İşte bütün bu koşullar altında, geçmişte Çin’de, Küba’da ve Vietnam’da olduğu gibi, yönetici partilerin programında yer almasa bile ayaklanan kitlelerin itici gücüyle üretim araçları üzerindeki özel mülkiyet rejimlerinin tasfiyesi gerçekleşmişken, günümüzde bu durum daha zorlaşmış gözüküyor. Yani bir başka ifadeyle Mao’nun ya da Castro’nun ya da Ho Şi Minh’in öngörmedikleri bir biçimde demokratik devrimin kesintisiz olarak sosyalist devrime evrilmesi süreci günümüzde daha da zorlaşmış durumda ve ister istemez devrimlere öncülük edecek olan yapıların iradi müdahalesini aynen 1917 Ekim Devrimi’nde olduğu gibi zorunlu kılıyor. Bugün Latin Amerika devrimlerinde yaşanan süreç tam da bu. O yüzden de EMEP’in programında muğlak olarak yer alan ve ÖDP’ninkinde ise hiç yer almayan büyük üretim araçları üzerindeki özel mülkiyet rejiminin tasfiyesi meselesi can alıcı bir nitelik kazanıyor.

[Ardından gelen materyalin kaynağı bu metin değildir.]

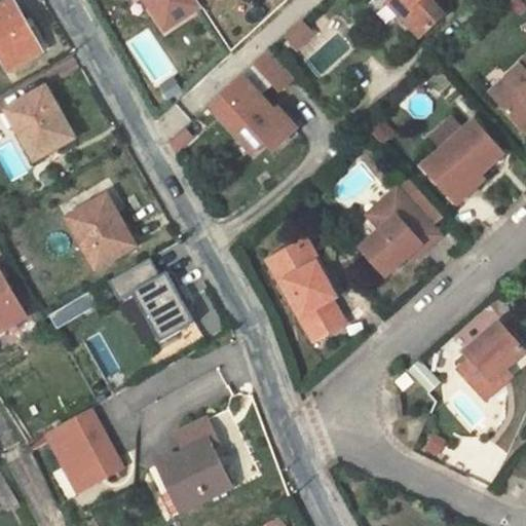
[(27,21),(14,0),(9,0),(0,5),(0,55),(9,72),(45,51),(31,28),(36,26),(32,19),(27,21)]
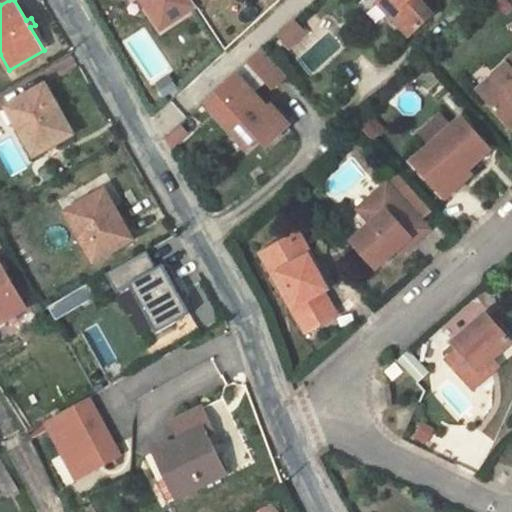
[(141,0),(161,29),(196,6),(192,0),(141,0)]
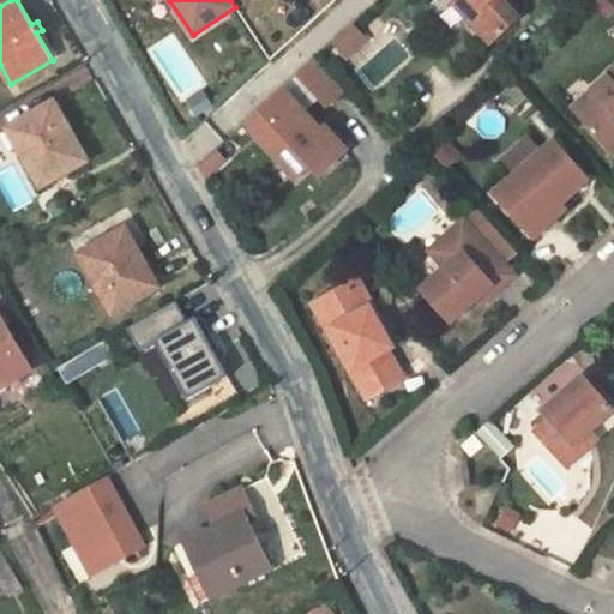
[(481,11),(470,0),(458,0),(453,5),(469,22),(481,11)]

Bütün işçi örgütlerine çağrı

İKP (İşçi Kardeşliği Partisi) girişimi Türkiye işçi sınıfının bütün kesimlerini bir araya getirip kitlesel bir işçi partisi inşa etmenin yolunu açmaya çalışıyor. Bu parti bir anlamda bir birleşik işçi cephesinin nüvesini teşkil edecektir. Bu parti, patronlardan ve devletten bağımsız bütün işçi örgütlerinin bir araya gelebileceği bir yapılanmayı hedefliyor. Bu temel ilkeleri kendine rehber edinmiş bütün işçi örgütleri ve yandaşları böyle bir partinin içinde özgürce yer alabilme hakkına sahip olacaklar. Bu parti, kendini “sağcılık ve solculuk” zemininde kurgulamıyor, sınıfçılık zemininde kurguluyor. Türkiye’nin en kısa zamanda kitlesel bir işçi sınıfı partisine ihtiyacı var. Burjuvazinin ve emperyalizmin azgın saldırılarına karşı direnip karşı saldırıya geçebilmenin yolu her şeyden önce böyle bir partinin inşasından geçiyor. Atılması gereken adım bu. Bütün işçi örgütlerini ve bu arada EMEP’i de böyle bir partinin içinde yer almaya çağırmanın anlamlı olacağını düşündüğümden bu yazıyı kaleme almayı görev saydım.

Üretim araçları üzerindeki özel mülkiyet rejimine son verecek bir işçi köylü hükümetinin yolunun açılabilmesi için İKP’nin inşası bir zorunluluk. Türkiye işçi sınıfının buna ihtiyacı var!